Há uma semana, o Aquarius retirou do mar 141 pessoas que estavam em dois botes precários perto da costa da Líbia. Tentou se dirigir ao porto seguro mais próximo, recebendo respostas negativas dos governos de Itália e Malta. A bordo, cinco crianças menores de 6 anos, mais de 70 menores desacompanhados e duas mulheres grávidas. Muitos tinham sinais de maus-tratos e torturas e relataram abusos sofridos em centros de detenção na Líbia. A maioria veio originalmente da Etiópia e da Eritreia, mas havia também pessoas de Bangladesh, Camarões, Gana, Marrocos, Togo, Nigéria, Egito e Costa do Marfim.

O ministro do Interior italiano, Matteo Salvini, que tem liderado os discursos de ataque às organizações de salvamento, disse em sua conta no Twitter que os resgatados poderiam ir para "qualquer lugar", mas "não à Itália". Após dias de indefinição, Malta permitiu na quarta-feira o desembarque dos resgatados, que serão depois levados para França, Alemanha, Espanha, Portugal e Luxemburgo. Após a decisão, Salvini voltou a usar o Twitter para, no dia em que a Itália chorava os mortos do desabamento de um viaduto em Gênova, celebrar a "boa notícia" de que o país não receberia nenhum imigrante.

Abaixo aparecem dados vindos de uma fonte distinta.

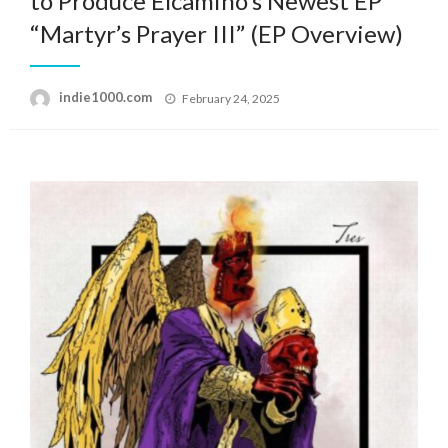
to Produce Elcamino’s Newest EP
“Martyr’s Prayer III” (EP Overview)
Posted
indie1000.com
February 24, 2025
on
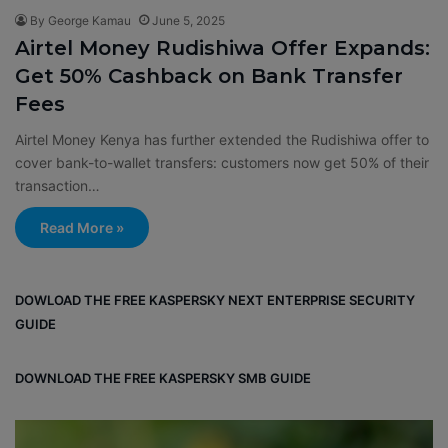
By George Kamau
June 5, 2025
Airtel Money Rudishiwa Offer Expands:
Get 50% Cashback on Bank Transfer
Fees
Airtel Money Kenya has further extended the Rudishiwa offer to
cover bank-to-wallet transfers: customers now get 50% of their
transaction…
Read More »
DOWLOAD THE FREE KASPERSKY NEXT ENTERPRISE SECURITY
GUIDE
DOWNLOAD THE FREE KASPERSKY SMB GUIDE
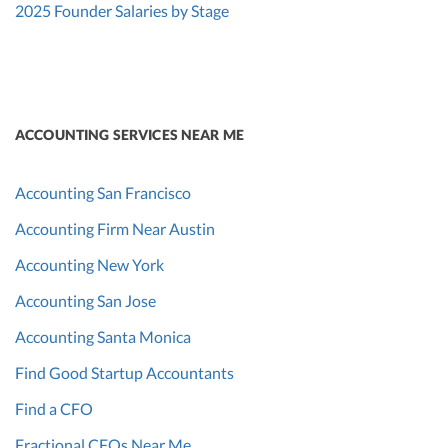
2025 Founder Salaries by Stage
ACCOUNTING SERVICES NEAR ME
Accounting San Francisco
Accounting Firm Near Austin
Accounting New York
Accounting San Jose
Accounting Santa Monica
Find Good Startup Accountants
Find a CFO
Fractional CFOs Near Me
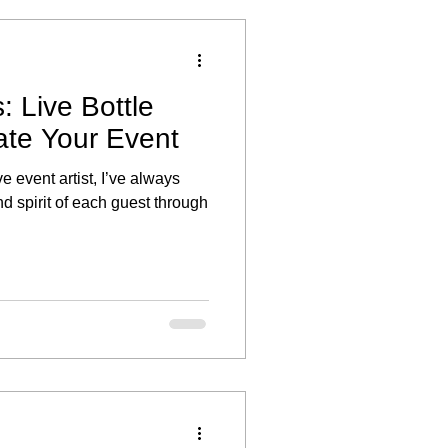
: Live Bottle
ate Your Event
ve event artist, I’ve always
d spirit of each guest through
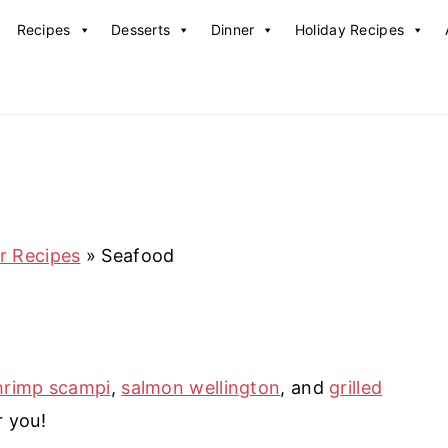
Recipes
Desserts
Dinner
Holiday Recipes
r Recipes
»
Seafood
hrimp scampi
,
salmon wellington
, and
grilled
r you!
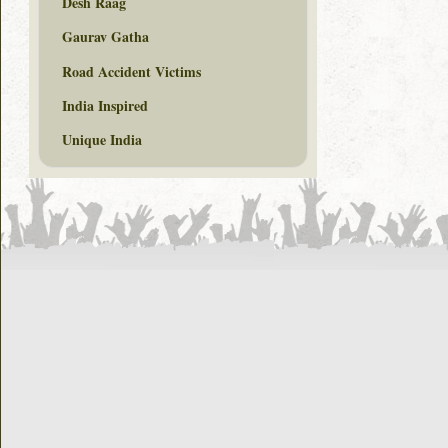
Desh Raag
Gaurav Gatha
Road Accident Victims
India Inspired
Unique India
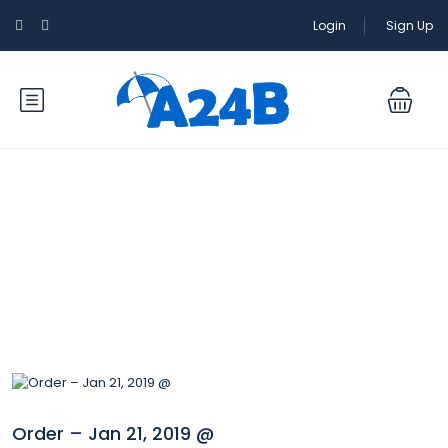
Login
Sign Up
Blog
Order – Jan 21, 2019 @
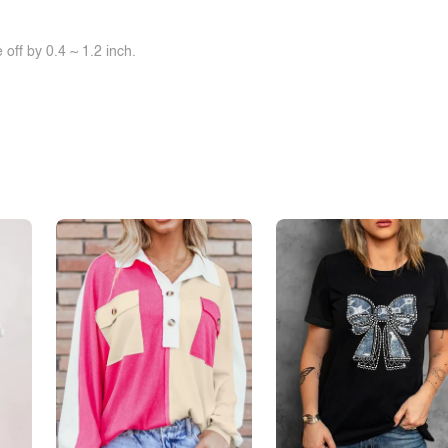
off by 0.4 ~ 1.2 inch.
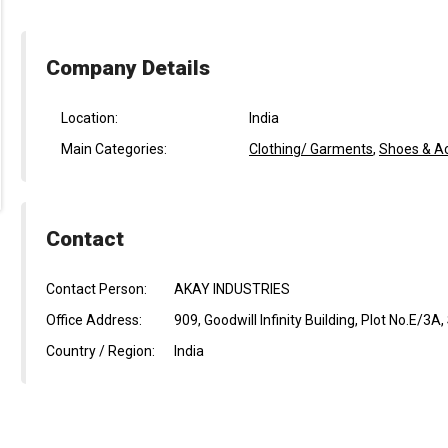
Company Details
Location:
India
Main Categories:
Clothing/ Garments
,
Shoes & A
Contact
Contact Person:
AKAY INDUSTRIES
Office Address:
909, Goodwill Infinity Building, Plot No.E/3
Country / Region:
India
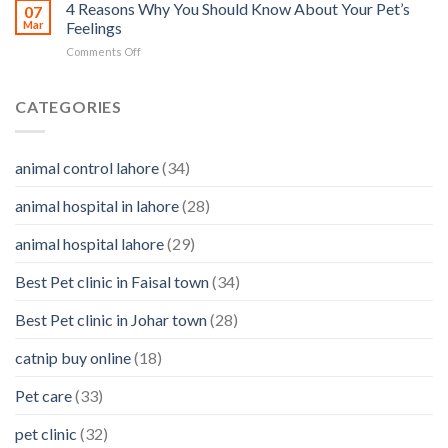
Motion
4 Reasons Why You Should Know About Your Pet’s
identifying
07
Sickness
Mar
Feelings
infections
in
&
on
Comments Off
Pets
how
4
to
Reasons
clean
Why
CATEGORIES
them
You
Should
Know
animal control lahore
(34)
About
Your
animal hospital in lahore
(28)
Pet’s
Feelings
animal hospital lahore
(29)
Best Pet clinic in Faisal town
(34)
Best Pet clinic in Johar town
(28)
catnip buy online
(18)
Pet care
(33)
pet clinic
(32)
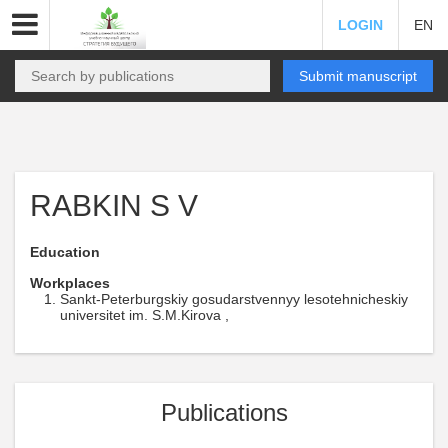
LOGIN
EN
Submit manuscript
RABKIN S V
Education
Workplaces
Sankt-Peterburgskiy gosudarstvennyy lesotehnicheskiy
universitet im. S.M.Kirova ,
Publications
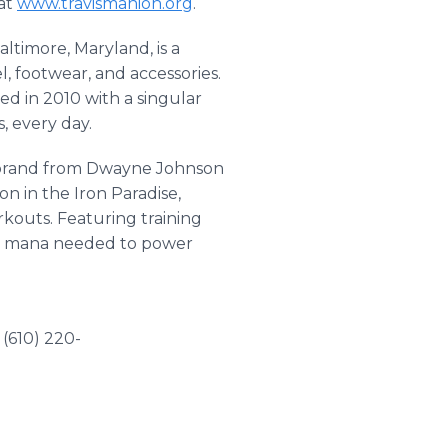
 at
www.travismanion.org
.
ltimore, Maryland, is a
, footwear, and accessories.
ed in 2010 with a singular
, every day.
e brand from Dwayne Johnson
n in the Iron Paradise,
kouts. Featuring training
and mana needed to power
(610) 220-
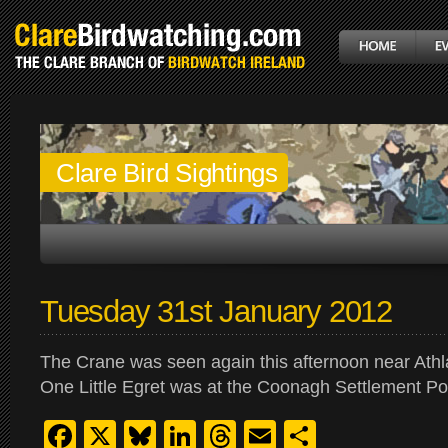
Clare Bird Sightings
Tuesday 31st January 2012
The Crane was seen again this afternoon near Ath
One Little Egret was at the Coonagh Settlement P
Facebook
X
Bluesky
LinkedIn
Threads
Email
Share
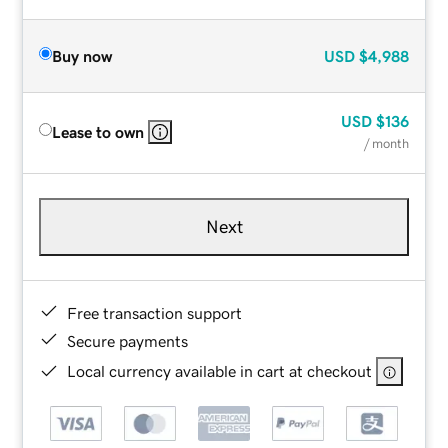
Buy now
USD
$4,988
USD
$136
Lease to own
/ month
Next
Free transaction support
Secure payments
Local currency available in cart at checkout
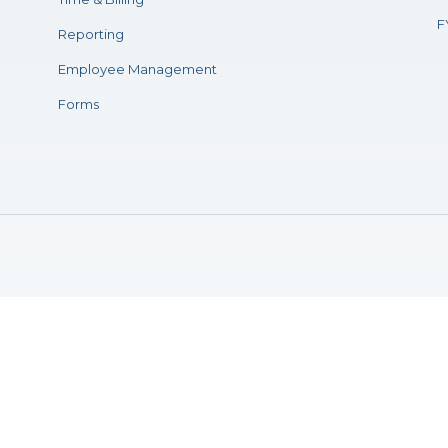
F
Reporting
Employee Management
Forms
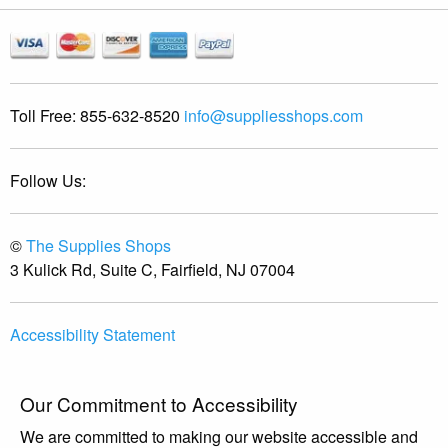
Toll Free:
855-632-8520
info@suppliesshops.com
Follow Us:
©
The Supplies Shops
3 Kulick Rd, Suite C, Fairfield, NJ 07004
Accessibility Statement
Our Commitment to Accessibility
We are committed to making our website accessible and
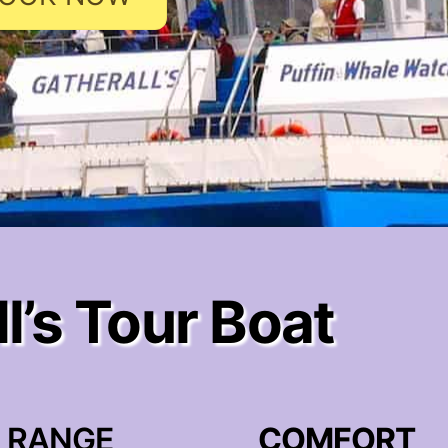
l’s Tour Boat
RANGE
COMFORT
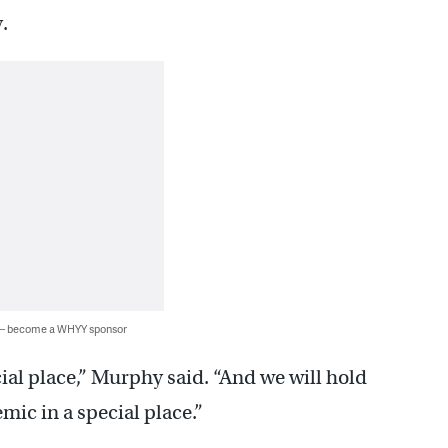
.
 — become a WHYY sponsor
ial place,” Murphy said. “And we will hold
emic in a special place.”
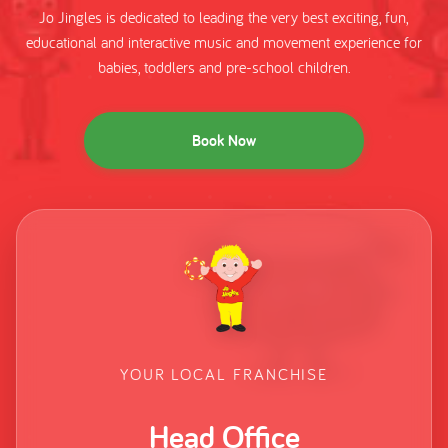
Jo Jingles is dedicated to leading the very best exciting, fun,
educational and interactive music and movement experience for
babies, toddlers and pre-school children.
Book Now
YOUR LOCAL FRANCHISE
Head Office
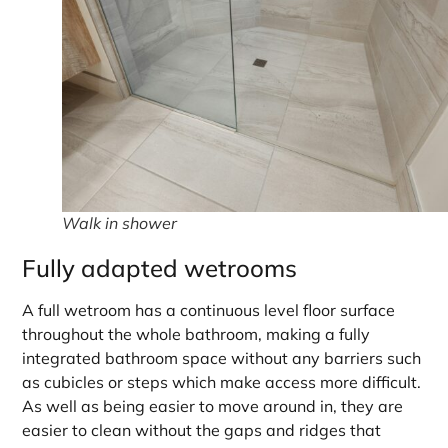
Walk in shower
Fully adapted wetrooms
A full wetroom has a continuous level floor surface
throughout the whole bathroom, making a fully
integrated bathroom space without any barriers such
as cubicles or steps which make access more difficult.
As well as being easier to move around in, they are
easier to clean without the gaps and ridges that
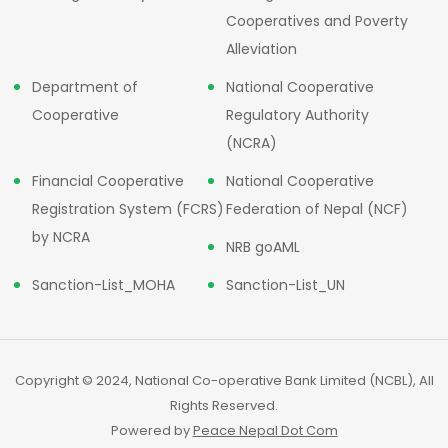
Cooperatives and Poverty
Alleviation
Department of
National Cooperative
Cooperative
Regulatory Authority
(NCRA)
Financial Cooperative
National Cooperative
Registration System (FCRS)
Federation of Nepal (NCF)
by NCRA
NRB goAML
Sanction-List_MOHA
Sanction-List_UN
Copyright © 2024, National Co-operative Bank Limited (NCBL), All
Rights Reserved.
Powered by
Peace Nepal Dot Com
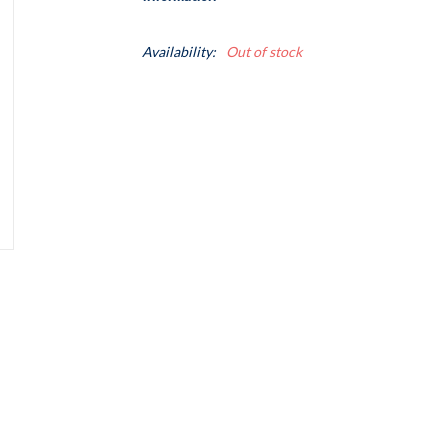
Availability:
Out of stock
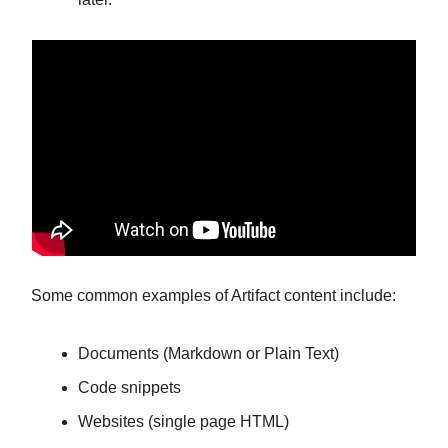
Some common examples of Artifact content include:
Documents (Markdown or Plain Text)
Code snippets
Websites (single page HTML)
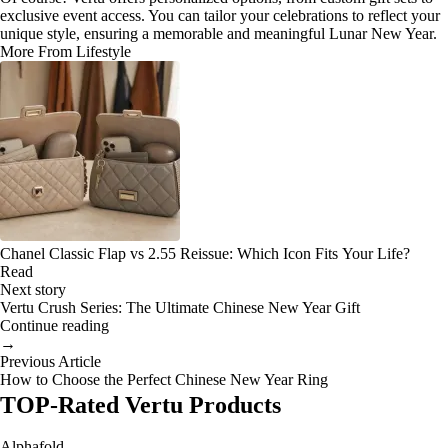
exclusive event access. You can tailor your celebrations to reflect your
unique style, ensuring a memorable and meaningful Lunar New Year.
More From Lifestyle
Chanel Classic Flap vs 2.55 Reissue: Which Icon Fits Your Life?
Read
Next story
Vertu Crush Series: The Ultimate Chinese New Year Gift
Continue reading
→
Previous Article
How to Choose the Perfect Chinese New Year Ring
TOP-Rated Vertu Products
Alphafold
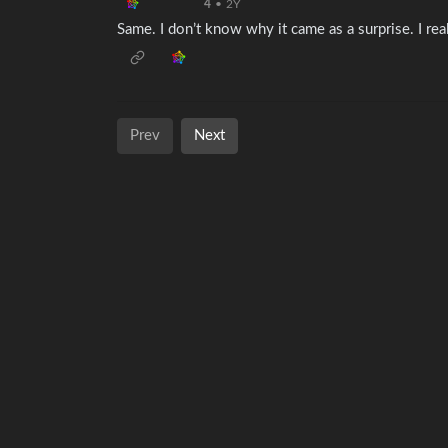
4
•
2Y
Same. I don’t know why it came as a surprise. I rea
Prev
Next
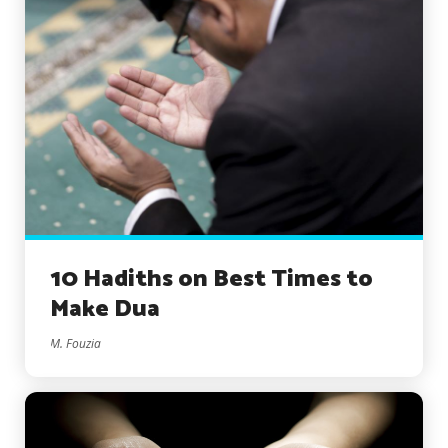
10 Hadiths on Best Times to
Make Dua
M. Fouzia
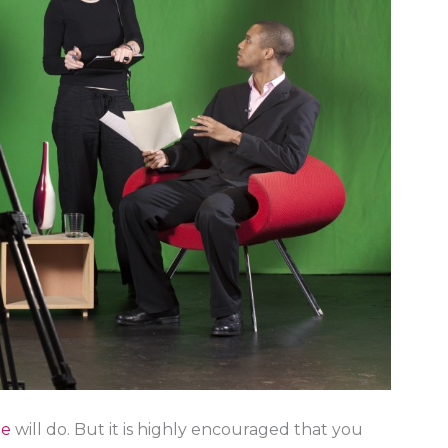
ne
will do. But it is highly encouraged that you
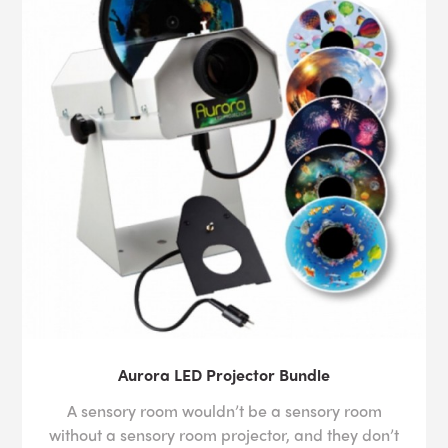
Aurora LED Projector Bundle
A sensory room wouldn’t be a sensory room
without a sensory room projector, and they don’t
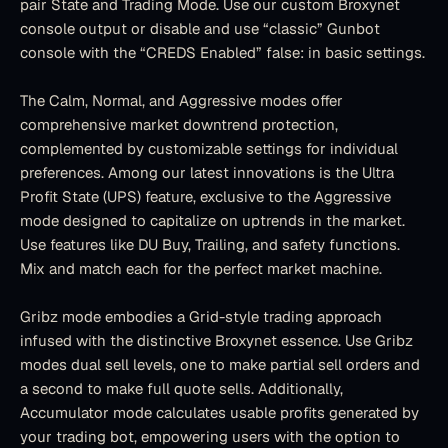
pair State and Trading Mode. Use our custom Broxynet 
console output or disable and use “classic” Gunbot 
console with the “CREDS Enabled” false: in basic settings.
The Calm, Normal, and Aggressive modes offer 
comprehensive market downtrend protection, 
complemented by customizable settings for individual 
preferences. Among our latest innovations is the Ultra 
Profit State (UPS) feature, exclusive to the Aggressive 
mode designed to capitalize on uptrends in the market. 
Use features like DU Buy, Trailing, and safety functions. 
Mix and match each for the perfect market machine.
Gribz mode embodies a Grid-style trading approach 
infused with the distinctive Broxynet essence. Use Gribz 
modes dual sell levels, one to make partial sell orders and 
a second to make full quote sells. Additionally, 
Accumulator mode calculates usable profits generated by 
your trading bot, empowering users with the option to 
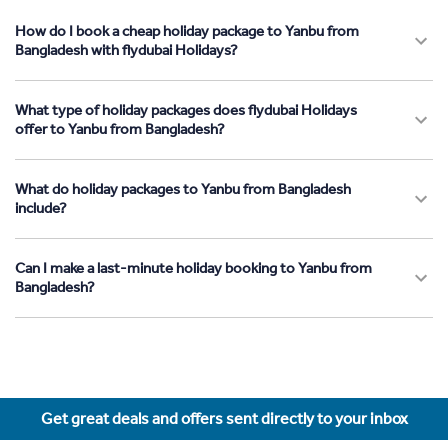
How do I book a cheap holiday package to Yanbu from
Bangladesh with flydubai Holidays?
What type of holiday packages does flydubai Holidays
offer to Yanbu from Bangladesh?
What do holiday packages to Yanbu from Bangladesh
include?
Can I make a last-minute holiday booking to Yanbu from
Bangladesh?
Get great deals and offers sent directly to your inbox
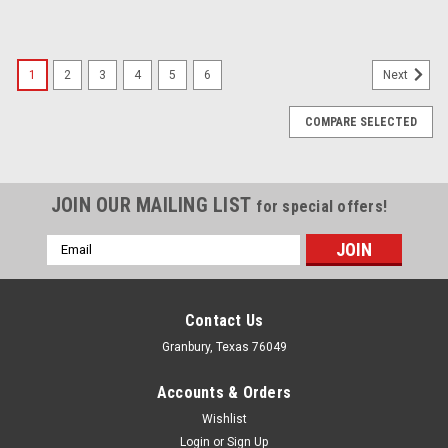
1
2
3
4
5
6
Next
COMPARE SELECTED
JOIN OUR MAILING LIST
for special offers!
Email
Address
Contact Us
Granbury, Texas 76049
Accounts & Orders
Wishlist
Login
or
Sign Up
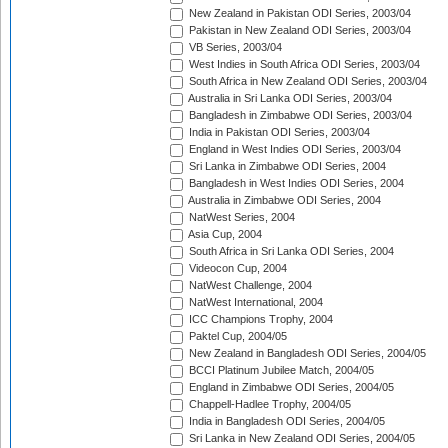
New Zealand in Pakistan ODI Series, 2003/04
Pakistan in New Zealand ODI Series, 2003/04
VB Series, 2003/04
West Indies in South Africa ODI Series, 2003/04
South Africa in New Zealand ODI Series, 2003/04
Australia in Sri Lanka ODI Series, 2003/04
Bangladesh in Zimbabwe ODI Series, 2003/04
India in Pakistan ODI Series, 2003/04
England in West Indies ODI Series, 2003/04
Sri Lanka in Zimbabwe ODI Series, 2004
Bangladesh in West Indies ODI Series, 2004
Australia in Zimbabwe ODI Series, 2004
NatWest Series, 2004
Asia Cup, 2004
South Africa in Sri Lanka ODI Series, 2004
Videocon Cup, 2004
NatWest Challenge, 2004
NatWest International, 2004
ICC Champions Trophy, 2004
Paktel Cup, 2004/05
New Zealand in Bangladesh ODI Series, 2004/05
BCCI Platinum Jubilee Match, 2004/05
England in Zimbabwe ODI Series, 2004/05
Chappell-Hadlee Trophy, 2004/05
India in Bangladesh ODI Series, 2004/05
Sri Lanka in New Zealand ODI Series, 2004/05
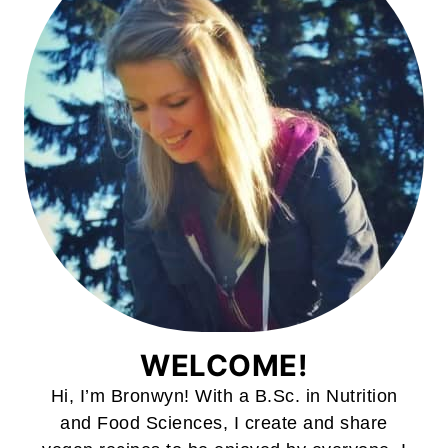
WELCOME!
Hi, I’m Bronwyn! With a B.Sc. in Nutrition
and Food Sciences, I create and share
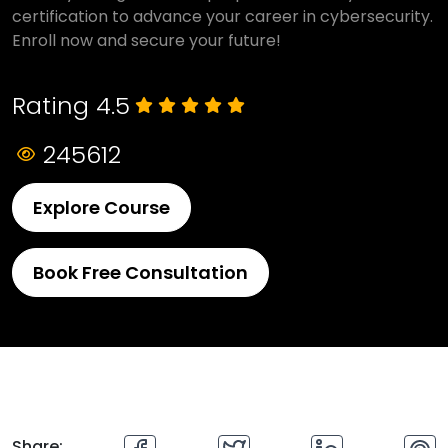
certification to advance your career in cybersecurity.
Enroll now and secure your future!
Rating 4.5
245612
Explore Course
Book Free Consultation
Share:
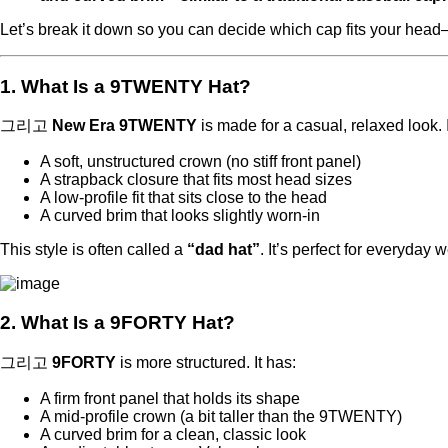
Let’s break it down so you can decide which cap fits your hea
1. What Is a 9TWENTY Hat?
그리고
New Era 9TWENTY
is made for a casual, relaxed look. I
A soft, unstructured crown (no stiff front panel)
A strapback closure that fits most head sizes
A low-profile fit that sits close to the head
A curved brim that looks slightly worn-in
This style is often called a
“dad hat”
. It’s perfect for everyday
2. What Is a 9FORTY Hat?
그리고
9FORTY
is more structured. It has:
A firm front panel that holds its shape
A mid-profile crown (a bit taller than the 9TWENTY)
A curved brim for a clean, classic look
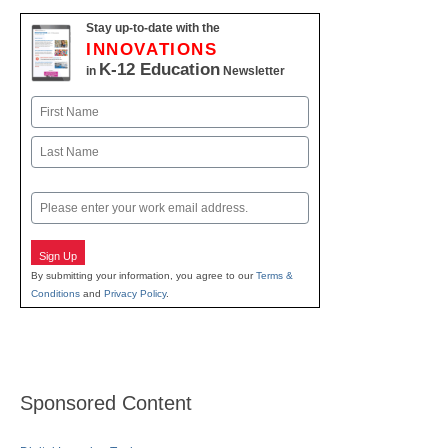
Stay up-to-date with the
INNOVATIONS
K-12 Education
in
Newsletter
Name
First
Last
Email
Sign Up
By submitting your information, you agree to our
Terms &
Conditions
and
Privacy Policy
.
Sponsored Content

Em contraste com a atitude do ministro italiano, a postura desses cinco países foi importante para evitar que se prolongasse o sofrimento dos que foram salvos da morte no mar. Mas há sinais de que a estratégia de criar dificuldades para o desembarque de pessoas em locais onde estariam em segurança está fazendo com que embarcações simplesmente neguem ajuda a quem está em perigo. Pessoas resgatadas pelo Aquarius relataram ter sido ignoradas por outros navios que passaram por elas durante a tentativa de travessia.

O direito internacional marítimo determina que não se pode negar socorro a uma embarcação em perigo e que os resgatados têm de ser levados ao porto seguro mais próximo. Mas os entraves impostos aos resgates e a perspectiva de que aqueles que eventualmente prestem socorro podem ficar em um limbo de dias ou semanas sem poder atracar são parte de uma combinação desumana que resulta na ausência de assistência a quem corre risco no mar.

Muitos críticos têm questionado a atuação de MSF no Mediterrâneo e perguntam por que a organização não leva os resgatados de volta à Líbia ou a seus países de origem. A resposta é que a Líbia é reconhecida internacionalmente como um local inseguro. Desta forma, de acordo com o direito internacional marítimo, as pessoas não podem ser levadas para locais inseguros, o que inclui os países de onde saíram justamente por temer por sua segurança.

A ausência na Europa de uma política clara de acolhimento a solicitantes de refúgio está agravando tensões no continente. Por enquanto, em uma clara inversão de valores, essas tensões estão se voltando contra as organizações humanitárias: há até mesmo tentativas de retirar a autorização para que o Aquarius realize salvamentos. Se levada a cabo, a medida será o verdadeiro naufrágio dos valores europeus humanistas e de solidariedade.